「布施」という言葉は、サンスクリット語の「ダーナ」からきています。檀那(だんな)寺とか、檀家(だんか)という言葉も、ここからきています。「ダーナ」とは「あまねくほどこす」という意味で、仏教の理想世界を実現するための行の一 つです。

 布施には、法施(ほうせ)、財施(ざいせ)、無畏施(むいせ)の三つがあります。

 法施とは、人が正しい生き方をするためにはなくてはならない仏法を説き、無形の精神的なほどこしをするもので、これは僧侶のつとめです。

 この法施にたいして、感謝の気持ちを、金品であらわして、お寺へほどこすことを財施といいます。

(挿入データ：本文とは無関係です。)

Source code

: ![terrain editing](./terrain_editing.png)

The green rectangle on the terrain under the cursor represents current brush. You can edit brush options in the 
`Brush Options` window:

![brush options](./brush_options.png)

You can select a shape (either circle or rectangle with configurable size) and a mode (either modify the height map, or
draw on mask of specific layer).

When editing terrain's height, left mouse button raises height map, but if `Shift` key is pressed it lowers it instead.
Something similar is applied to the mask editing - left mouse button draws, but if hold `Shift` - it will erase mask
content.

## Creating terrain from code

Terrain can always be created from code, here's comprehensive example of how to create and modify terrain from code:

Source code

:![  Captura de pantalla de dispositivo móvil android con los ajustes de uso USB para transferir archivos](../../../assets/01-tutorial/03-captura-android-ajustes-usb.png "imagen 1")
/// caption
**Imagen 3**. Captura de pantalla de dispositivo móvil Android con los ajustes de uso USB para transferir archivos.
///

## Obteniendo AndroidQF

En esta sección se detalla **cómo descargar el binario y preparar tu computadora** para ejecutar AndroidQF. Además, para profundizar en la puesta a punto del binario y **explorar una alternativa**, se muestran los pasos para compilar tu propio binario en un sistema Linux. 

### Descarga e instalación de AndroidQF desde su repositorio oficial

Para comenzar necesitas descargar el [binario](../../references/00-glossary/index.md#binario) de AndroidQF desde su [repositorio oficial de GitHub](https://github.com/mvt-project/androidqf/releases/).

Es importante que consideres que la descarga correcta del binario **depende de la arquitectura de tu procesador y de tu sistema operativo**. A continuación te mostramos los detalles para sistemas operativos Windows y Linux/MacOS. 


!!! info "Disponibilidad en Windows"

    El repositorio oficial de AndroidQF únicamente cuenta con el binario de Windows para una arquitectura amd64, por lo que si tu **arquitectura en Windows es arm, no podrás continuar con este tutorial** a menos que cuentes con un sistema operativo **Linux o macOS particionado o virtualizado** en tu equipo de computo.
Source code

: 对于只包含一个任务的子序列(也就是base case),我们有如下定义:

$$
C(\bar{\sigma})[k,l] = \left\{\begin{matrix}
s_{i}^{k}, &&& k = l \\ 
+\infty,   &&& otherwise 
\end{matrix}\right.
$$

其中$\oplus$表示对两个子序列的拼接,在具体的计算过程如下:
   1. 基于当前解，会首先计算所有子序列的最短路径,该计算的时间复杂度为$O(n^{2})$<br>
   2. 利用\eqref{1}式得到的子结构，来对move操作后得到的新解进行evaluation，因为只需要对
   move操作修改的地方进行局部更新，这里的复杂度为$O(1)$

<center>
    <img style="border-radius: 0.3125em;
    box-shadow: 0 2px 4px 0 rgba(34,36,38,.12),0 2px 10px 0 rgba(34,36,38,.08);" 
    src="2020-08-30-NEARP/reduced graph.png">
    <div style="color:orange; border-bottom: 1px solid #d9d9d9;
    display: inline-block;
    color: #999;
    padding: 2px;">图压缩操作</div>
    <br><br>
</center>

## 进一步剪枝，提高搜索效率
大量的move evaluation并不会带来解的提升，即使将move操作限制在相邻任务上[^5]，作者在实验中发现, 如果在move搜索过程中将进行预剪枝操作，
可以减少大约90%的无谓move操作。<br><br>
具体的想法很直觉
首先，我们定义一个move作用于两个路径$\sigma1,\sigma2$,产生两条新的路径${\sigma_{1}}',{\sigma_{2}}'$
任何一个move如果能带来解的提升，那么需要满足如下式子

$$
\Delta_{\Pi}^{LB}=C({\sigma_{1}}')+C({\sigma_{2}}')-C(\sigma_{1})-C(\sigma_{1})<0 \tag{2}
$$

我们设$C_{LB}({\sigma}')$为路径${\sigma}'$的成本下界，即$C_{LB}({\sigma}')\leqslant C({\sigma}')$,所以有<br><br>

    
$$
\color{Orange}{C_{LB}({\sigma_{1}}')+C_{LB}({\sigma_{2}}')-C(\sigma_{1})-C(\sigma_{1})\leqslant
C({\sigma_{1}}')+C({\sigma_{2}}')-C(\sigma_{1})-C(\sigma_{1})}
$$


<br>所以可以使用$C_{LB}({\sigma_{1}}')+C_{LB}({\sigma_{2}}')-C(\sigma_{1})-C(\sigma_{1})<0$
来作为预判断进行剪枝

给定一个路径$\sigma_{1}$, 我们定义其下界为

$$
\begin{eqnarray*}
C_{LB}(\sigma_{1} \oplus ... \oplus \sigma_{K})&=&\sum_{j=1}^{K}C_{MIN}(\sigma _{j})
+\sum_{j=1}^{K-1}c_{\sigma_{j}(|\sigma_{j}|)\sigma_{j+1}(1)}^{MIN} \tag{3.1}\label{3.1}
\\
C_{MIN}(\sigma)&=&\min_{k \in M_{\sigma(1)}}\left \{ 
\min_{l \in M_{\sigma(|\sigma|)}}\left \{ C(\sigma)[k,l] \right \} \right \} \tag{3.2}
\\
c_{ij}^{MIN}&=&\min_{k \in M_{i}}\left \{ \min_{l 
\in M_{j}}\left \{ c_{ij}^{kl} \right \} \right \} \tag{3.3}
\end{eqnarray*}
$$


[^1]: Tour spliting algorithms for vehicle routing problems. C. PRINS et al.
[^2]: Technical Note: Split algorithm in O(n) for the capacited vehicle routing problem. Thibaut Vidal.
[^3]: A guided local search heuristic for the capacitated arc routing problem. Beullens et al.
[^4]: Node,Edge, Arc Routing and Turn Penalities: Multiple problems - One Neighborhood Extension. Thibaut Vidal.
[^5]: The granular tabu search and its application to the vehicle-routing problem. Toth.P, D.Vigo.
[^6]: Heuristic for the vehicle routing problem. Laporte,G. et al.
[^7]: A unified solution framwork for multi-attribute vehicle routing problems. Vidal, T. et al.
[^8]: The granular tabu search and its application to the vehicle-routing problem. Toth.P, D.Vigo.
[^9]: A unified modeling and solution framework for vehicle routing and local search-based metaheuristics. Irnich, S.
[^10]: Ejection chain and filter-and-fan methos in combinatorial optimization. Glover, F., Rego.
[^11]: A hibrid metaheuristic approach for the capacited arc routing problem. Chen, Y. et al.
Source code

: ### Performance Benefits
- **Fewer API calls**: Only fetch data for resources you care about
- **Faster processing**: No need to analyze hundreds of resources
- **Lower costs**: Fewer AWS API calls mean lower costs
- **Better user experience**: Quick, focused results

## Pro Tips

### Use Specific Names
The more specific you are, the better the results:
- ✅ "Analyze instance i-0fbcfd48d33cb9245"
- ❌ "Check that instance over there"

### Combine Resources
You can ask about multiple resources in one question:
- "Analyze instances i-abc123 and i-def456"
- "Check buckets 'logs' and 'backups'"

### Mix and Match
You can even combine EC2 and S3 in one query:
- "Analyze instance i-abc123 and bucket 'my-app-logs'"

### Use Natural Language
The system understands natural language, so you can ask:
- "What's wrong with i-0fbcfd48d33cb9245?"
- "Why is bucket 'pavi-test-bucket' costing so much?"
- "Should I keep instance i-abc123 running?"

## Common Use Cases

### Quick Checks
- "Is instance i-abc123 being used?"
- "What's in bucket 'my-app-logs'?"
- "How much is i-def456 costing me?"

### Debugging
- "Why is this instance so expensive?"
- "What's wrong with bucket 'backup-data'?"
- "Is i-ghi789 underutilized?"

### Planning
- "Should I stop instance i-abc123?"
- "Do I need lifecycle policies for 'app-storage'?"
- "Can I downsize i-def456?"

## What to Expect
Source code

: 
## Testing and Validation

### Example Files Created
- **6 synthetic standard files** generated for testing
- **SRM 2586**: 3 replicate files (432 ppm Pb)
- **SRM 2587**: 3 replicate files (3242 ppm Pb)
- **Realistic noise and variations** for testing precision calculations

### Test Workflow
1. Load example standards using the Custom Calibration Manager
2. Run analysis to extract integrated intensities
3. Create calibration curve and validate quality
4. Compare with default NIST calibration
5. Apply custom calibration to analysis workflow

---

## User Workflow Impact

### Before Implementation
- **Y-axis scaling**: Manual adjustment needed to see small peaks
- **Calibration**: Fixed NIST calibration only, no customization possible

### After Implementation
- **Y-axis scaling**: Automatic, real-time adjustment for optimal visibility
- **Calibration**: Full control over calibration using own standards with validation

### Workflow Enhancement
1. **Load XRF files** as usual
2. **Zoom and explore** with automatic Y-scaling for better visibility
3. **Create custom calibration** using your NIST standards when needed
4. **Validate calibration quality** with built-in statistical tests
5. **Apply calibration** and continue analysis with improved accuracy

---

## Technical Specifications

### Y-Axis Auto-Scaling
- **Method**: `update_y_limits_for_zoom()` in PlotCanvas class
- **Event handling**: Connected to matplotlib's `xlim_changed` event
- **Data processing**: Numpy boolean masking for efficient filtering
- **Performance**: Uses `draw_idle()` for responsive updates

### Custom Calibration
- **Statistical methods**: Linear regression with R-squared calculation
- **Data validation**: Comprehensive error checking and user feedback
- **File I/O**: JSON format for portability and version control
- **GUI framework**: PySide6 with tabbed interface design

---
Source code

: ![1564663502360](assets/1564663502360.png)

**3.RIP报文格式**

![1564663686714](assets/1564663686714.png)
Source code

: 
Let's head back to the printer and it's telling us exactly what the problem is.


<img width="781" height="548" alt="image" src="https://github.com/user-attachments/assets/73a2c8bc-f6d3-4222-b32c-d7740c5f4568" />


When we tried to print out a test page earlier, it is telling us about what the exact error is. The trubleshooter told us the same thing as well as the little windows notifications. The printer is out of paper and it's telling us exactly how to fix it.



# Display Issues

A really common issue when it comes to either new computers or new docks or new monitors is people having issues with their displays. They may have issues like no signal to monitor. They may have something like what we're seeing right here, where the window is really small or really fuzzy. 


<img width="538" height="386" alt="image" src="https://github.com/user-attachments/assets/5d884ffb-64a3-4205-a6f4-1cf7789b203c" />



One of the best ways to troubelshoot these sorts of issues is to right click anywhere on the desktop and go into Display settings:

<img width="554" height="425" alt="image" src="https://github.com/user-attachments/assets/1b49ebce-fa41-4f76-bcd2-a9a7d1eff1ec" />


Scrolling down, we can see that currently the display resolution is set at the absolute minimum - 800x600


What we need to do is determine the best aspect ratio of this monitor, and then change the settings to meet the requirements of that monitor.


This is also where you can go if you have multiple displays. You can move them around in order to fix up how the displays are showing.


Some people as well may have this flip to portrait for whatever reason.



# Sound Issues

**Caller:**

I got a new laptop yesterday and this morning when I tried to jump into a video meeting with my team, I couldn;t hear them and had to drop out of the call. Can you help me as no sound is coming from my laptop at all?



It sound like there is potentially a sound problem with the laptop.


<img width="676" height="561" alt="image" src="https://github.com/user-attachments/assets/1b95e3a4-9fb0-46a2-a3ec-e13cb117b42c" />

 無畏施とは、不安や畏(おそ)れを抱いている人にたいして、安心のほどこしをすることで、今でいえば、ボランティア活動です。浄土真宗本願寺派仏教婦人会総連盟では、毎年2月の第二日曜日を「ダーナの日」と定めて、全国各寺の仏教婦人会が、福祉施設訪問や難民救援など、幅広い布施の実践活動を行っています。

 布施といえば、現在では、上記の財施の意味にしか使われませんが、もともとは、むさぼりの心を少しでも離れて、人や社会のために尽くす行ないのことです。

 布施は、施主のこころ次第ですので、財施に関しても、いくらでなければならないということはありませんが、かつては親戚や知り合いに尋ねて決められたものの、現在では、それを知る人が少なくなりました。ここはひとつ、お寺に相談されるのが一番かと思います。適切にアドバイス下さると思います。

 



 

  お布施の表書きは、葬儀や法事で僧侶にお渡しする場合は、そのまま「御布施」。「御経料」と書くのは×です。葬儀や法事に参列する場合に持ってゆく金封には、「御仏前」と書きます。お香料という意味で「御香典」もOK。但し、真宗では「御霊前」とは書きませんので要注意!

お寺のお荘厳(仏具等)や、お給仕(香やお供え)に役立ててもらう意味で包まれる場合には、「」「懇志」と表書きします。

 御布施に使う水引の色は、よろこびの時は金または赤、一般のときは赤、悲しみのときは銀、黒または黄にします。